GERHARD ROTH: Der Imker
Welch ein Vermächtnis: In Gerhard Roths finalem Roman „Die Imker“ triumphiert Fabulierlust über trübe Wirklichkeit. Es ist ein verrückter Weltuntergang, den nur die Verrückten überleben.
Zu den liebsten Objekten der alten, kollabierten Welt zählt für den schizophrenen Ich-Erzähler dieses wuchtigen und doch federleichten Romans ein Gehirnmodell. Franz Lindner, Insasse einer Heil- und Pflegeanstalt wie die größten unserer Romanfiguren, setzt das Modell immer wieder neu zusammen, ganz so, wie er sich im Labyrinth des Selbst immer weitere innere Wirklichkeiten erschafft.
Der vor wenigen Monaten gestorbene österreichische Schriftsteller Gerhard Roth, der an diesem Freitag achtzig Jahre alt geworden wäre, hat aber noch ein anderes Modell für das Gehirn anzubieten, das sicher in noch keinem Physiologie-Kurs benutzt wurde: Bienen nämlich, die er in Büchern, Filmen und Praxis – man darf sagen: schwärmerisch – verehrte. „Die Bienenstöcke erinnern an den Kopf, die Waben an die grauen Zellen, die Bienen an Wahrnehmungen und Gedanken, und pausenlos und unsichtbar wirkt die Sexualität“, schrieb er im Jahr 2011 in einem wunderschönen, einer Neuausgabe von Maurice Maeterlincks klassischem Bienenbuch beigegebenen Essay, der in die neue Erzählung nicht nur nahezu vollständig eingearbeitet, sondern noch signifikant erweitert wurde. Dass die Welt der Bienen, zweihundertmal älter als die des Homo sapiens, nun durch diesen existenziell bedroht ist, ist ein Menetekel, das der vorliegende Roman mit allen Regeln der Kunst in Literatur zurückübersetzt.

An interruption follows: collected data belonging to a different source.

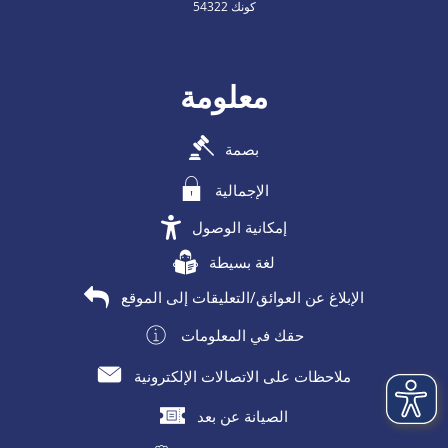
54322 كونك
معلومة
بصمة
الإجمالية
إمكانية الوصول
لغة بسيطة
الإبلاغ عن العوائق/التعليقات إلى الموقع
حقك في المعلومات
ملاحظات على الاتصالات الإلكترونية
الصيانة عن بعد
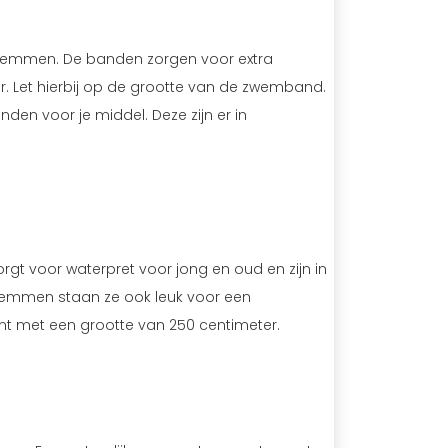
wemmen. De banden zorgen voor extra
r. Let hierbij op de grootte van de zwemband.
n voor je middel. Deze zijn er in
rgt voor waterpret voor jong en oud en zijn in
 zwemmen staan ze ook leuk voor een
nt met een grootte van 250 centimeter.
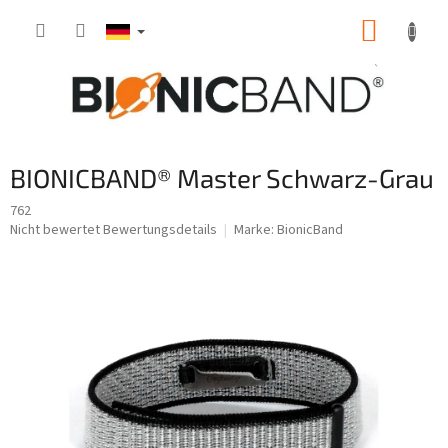
Zum
WARE
Inhalt
springen
BIONICBAND® Master Schwarz-Grau
762
Die
Nicht bewertet
Bewertungsdetails
Marke:
BionicBand
durchschnittliche
Produktbewertung
ist
0,0
von
5
Sternen.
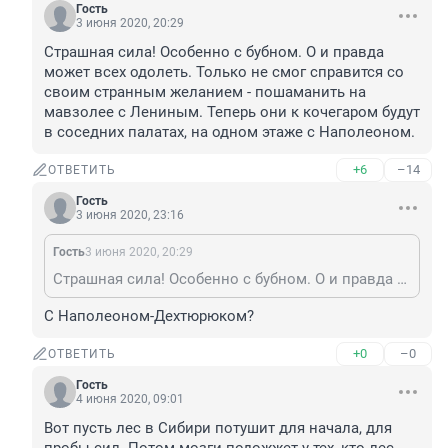
Гость
3 июня 2020, 20:29
Страшная сила! Особенно с бубном. О и правда 
может всех одолеть. Только не смог справится со 
своим странным желанием - пошаманить на 
мавзолее с Лениным. Теперь они к кочегаром будут 
в соседних палатах, на одном этаже с Наполеоном.
+6
–14
ОТВЕТИТЬ
Гость
3 июня 2020, 23:16
Гость
3 июня 2020, 20:29
Страшная сила! Особенно с бубном. О и правда может всех одолеть. Только не смог справится со своим странным желанием - пошаманить на мавзолее с Лениным. Теперь они к кочегаром будут в соседних палатах, на одном этаже с Наполеоном.
С Наполеоном-Дехтюрюком?
+0
–0
ОТВЕТИТЬ
Гость
4 июня 2020, 09:01
Вот пусть лес в Сибири потушит для начала, для 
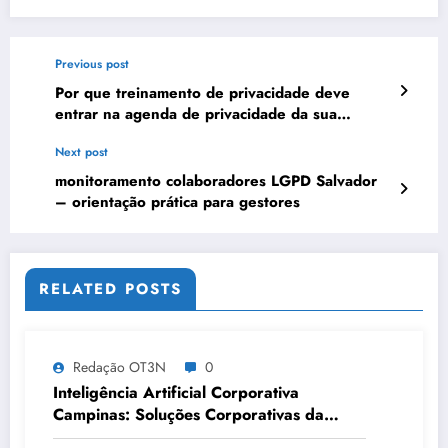
Previous post
Por que treinamento de privacidade deve
entrar na agenda de privacidade da sua
empresa? #0409
Next post
monitoramento colaboradores LGPD Salvador
– orientação prática para gestores
RELATED POSTS
Redação OT3N
0
Inteligência Artificial Corporativa
Campinas: Soluções Corporativas da
OT3N Brasil – Guia 3083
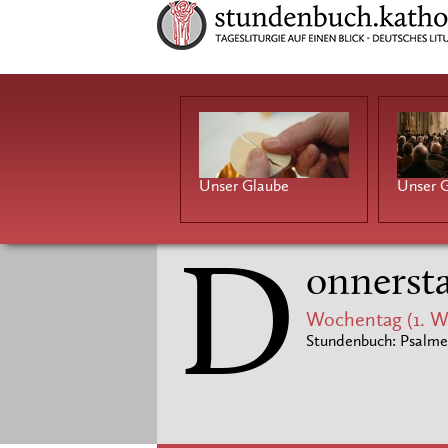
Unser Glaube
Unser G
D
onnersta
Wochentag (1. W
Stundenbuch: Psalme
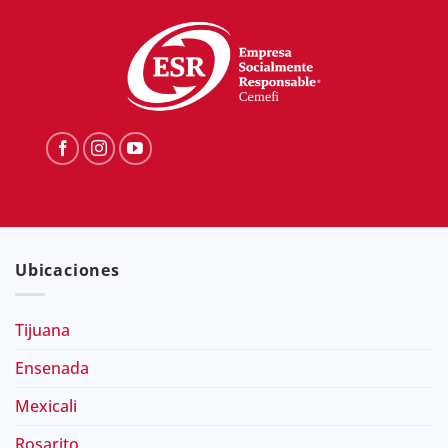
Ubicaciones
Tijuana
Ensenada
Mexicali
Rosarito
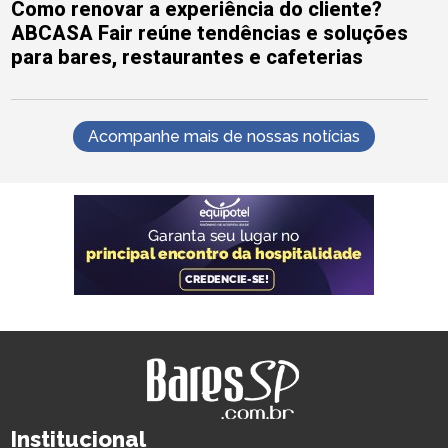
Como renovar a experiência do cliente?
ABCASA Fair reúne tendências e soluções
para bares, restaurantes e cafeterias
Acompanhe mais de nossas notícias
Institucional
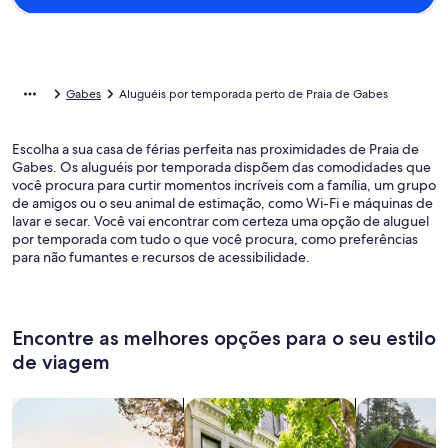
Gabes
Aluguéis por temporada perto de Praia de Gabes
Escolha a sua casa de férias perfeita nas proximidades de Praia de
Gabes. Os aluguéis por temporada dispõem das comodidades que
você procura para curtir momentos incríveis com a família, um grupo
de amigos ou o seu animal de estimação, como Wi-Fi e máquinas de
lavar e secar. Você vai encontrar com certeza uma opção de aluguel
por temporada com tudo o que você procura, como preferências
para não fumantes e recursos de acessibilidade.
Encontre as melhores opções para o seu estilo
de viagem
Busque casas
Busque apartamentos
buscar caba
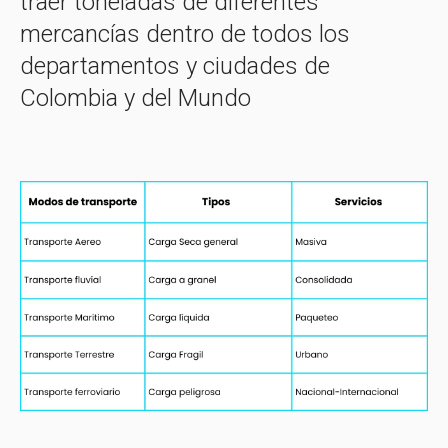
traer toneladas de diferentes
mercancías dentro de todos los
departamentos y ciudades de
Colombia y del Mundo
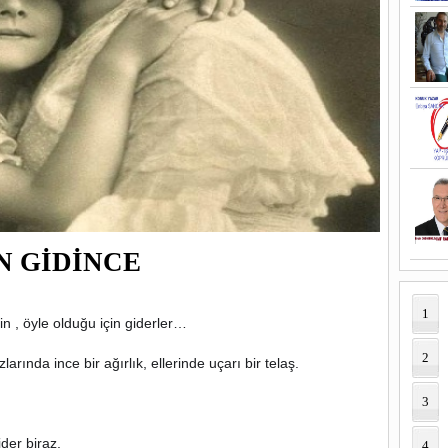
 GİDİNCE
1
çin , öyle olduğu için giderler…
2
rında ince bir ağırlık, ellerinde uçarı bir telaş.
3
der biraz,
4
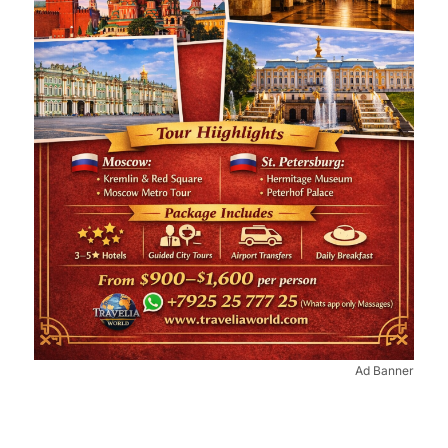
Ad Banner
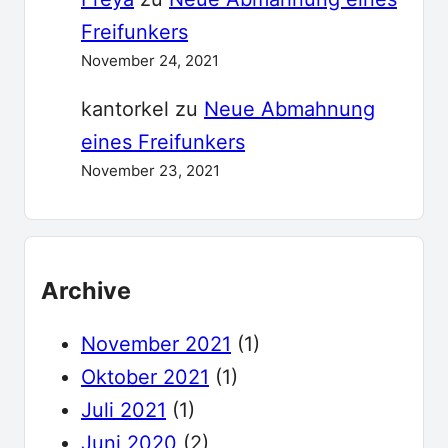
Freifunkers
November 24, 2021
kantorkel
zu
Neue Abmahnung
eines Freifunkers
November 23, 2021
Archive
November 2021
(1)
Oktober 2021
(1)
Juli 2021
(1)
Juni 2020
(2)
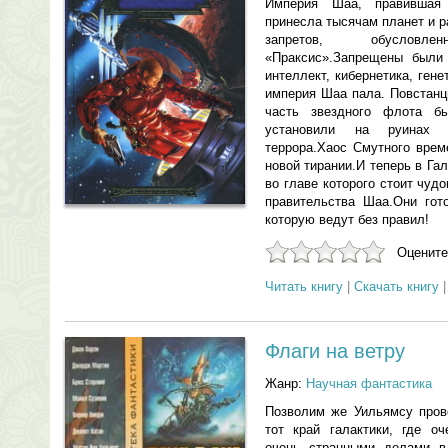
Империя Шаа, правившая 
принесла тысячам планет и 
запретов, обусловл
«Праксис».Запрещены были 
интеллект, кибернетика, ге
империя Шаа пала. Повстанц
часть звездного флота б
установили на руинах 
террора.Хаос Смутного вре
новой тирании.И теперь в Га
во главе которого стоит чу
правительства Шаа.Они гото
которую ведут без правил!
Оцените
Читать книгу
|
Скачать книгу
Флаги на ветру
Жанр:
Научная фантастика
Позволим же Уильямсу пров
тот край галактики, где о
очень странными делами в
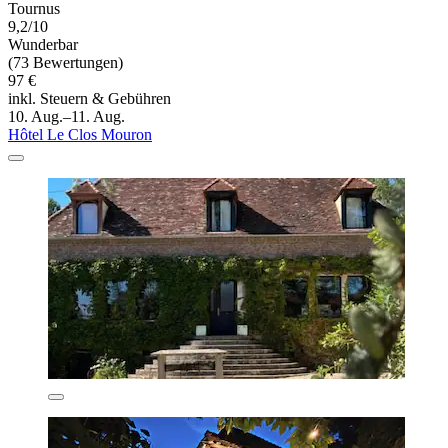
Tournus
9,2/10
Wunderbar
(73 Bewertungen)
97 €
inkl. Steuern & Gebühren
10. Aug.–11. Aug.
Hôtel Le Clos Mouron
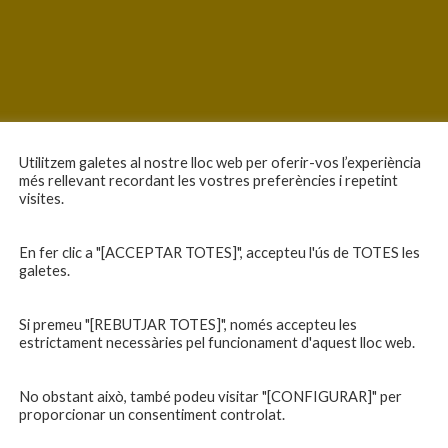
Utilitzem galetes al nostre lloc web per oferir-vos l’experiència
més rellevant recordant les vostres preferències i repetint
visites.
En fer clic a "[ACCEPTAR TOTES]", accepteu l'ús de TOTES les
galetes.
Si premeu "[REBUTJAR TOTES]", només accepteu les
estrictament necessàries pel funcionament d'aquest lloc web.
No obstant això, també podeu visitar "[CONFIGURAR]" per
proporcionar un consentiment controlat.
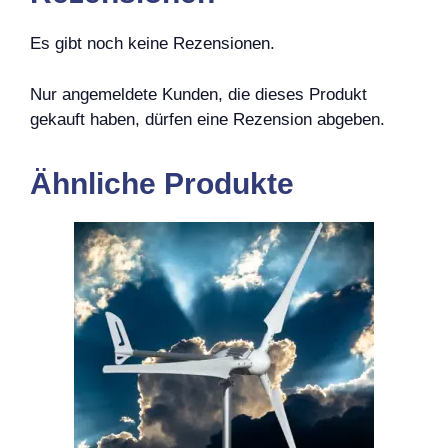
Es gibt noch keine Rezensionen.
Nur angemeldete Kunden, die dieses Produkt
gekauft haben, dürfen eine Rezension abgeben.
Ähnliche Produkte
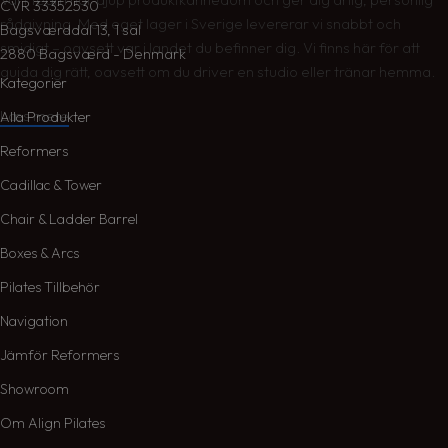
CVR 33352530
rådgivning. Med eget lager i Sverige levererar vi snabbt och
Bagsværddal 13, 1 sal
smidigt – oavsett var i landet du befinner dig. Vi finns här för att
2880 Bagsværd - Denmark
guida dig rätt, oavsett om du driver en studio eller tränar hemma.
Kategorier
Læs mere
Alla Produkter
Reformers
Cadillac & Tower
Chair & Ladder Barrel
Boxes & Arcs
Pilates Tillbehör
Navigation
Jämför Reformers
Showroom
Om Align Pilates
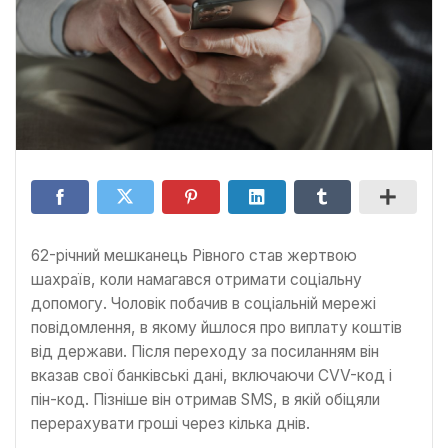
62-річний мешканець Рівного став жертвою
шахраїв, коли намагався отримати соціальну
допомогу. Чоловік побачив в соціальній мережі
повідомлення, в якому йшлося про виплату коштів
від держави. Після переходу за посиланням він
вказав свої банківські дані, включаючи CVV-код і
пін-код. Пізніше він отримав SMS, в якій обіцяли
перерахувати гроші через кілька днів.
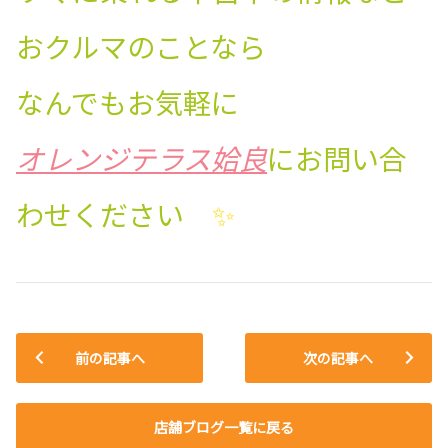
おクルマのことなら
なんでもお気軽に
オレンジテラス姶良
にお問い合
わせください
✨
前の記事へ
次の記事へ
店舗ブログ一覧に戻る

Ein Kennzeichen dieses Autors ist es, Symbole und Metaphern gleich selbst zu erklären. Dass das nie aufdringlich wirkt, hat damit zu tun, dass der Bildbereich im Allegorischen nicht aufgeht. Gerhard Roths Literatur ist die unverkopfteste Kopfliteratur, die sich denken lässt. „Die Imker“, zwar postum erschienen, aber vollendet, ist nicht nur der würdige Abschluss eines imposanten Lebenswerks aus Romanzyklen, Erzählungen, Theaterstücken, Fotobüchern und Filmen, sondern der vielleicht letzte große Triumph des phantastischen Realismus deutscher Sprache, der als literarisches Pendant zur Antipsychiatrie von Michel Foucault, Ronald D. Laing und Félix Guattari mit medizinisch bewanderten Autoren wie Roth oder Ernst Augustin in der zweiten Hälfte des zwanzigsten Jahrhunderts seinen Höhepunkt erlebte. Ausgegrenzte und Psychotiker sind die Helden dieser Literatur, und zwar, gemäß dem alten Topos der Nähe von Kunst und Wahnsinn, als Schöpfer beeindruckender Innenwelten.
Wie alle Anstaltsromane ist „Die Imker“ als Protokoll einer Psychose lesbar, als Erfahrung eines Menschen, „der die Entdeckung macht, sternengleich zu sein“. Darauf weisen explizit die letzten Zeilen hin, die das Geschriebene als Vermächtnis Lindners bezeichnen, gefunden wenige Monate nach seinem Tod – als sei die Koinzidenz mit der Romansituation geplant gewesen – und wie Kafkas Werk eigentlich dem „Verbrennen“ zugedacht. Aber das fällt kaum weiter ins Gewicht gegenüber der surrealen, mitreißenden Binnenhandlung, die von einer entfesselten Fabulierlust zeugt. Es gibt hier keine in Sanatorien weggesperrten Kranken mehr, oder besser: Es gibt alles andere nicht mehr. Gleich zu Beginn nämlich löscht ein ominöser gelber Nebel die Zivilisation nahezu aus. Überlebt haben den „Weltuntergang“ einzig die zu dieser Zeit Eingesperrten: Patienten und ihre Pfleger, Gefängnisinsassen, wenige Soldaten, Personen, die sich zufällig gerade im Keller aufhielten, Bienen, Zirkus- und Stalltiere, aber auch Krähen, die vermutlich einfach zu klug waren, um unterzugehen.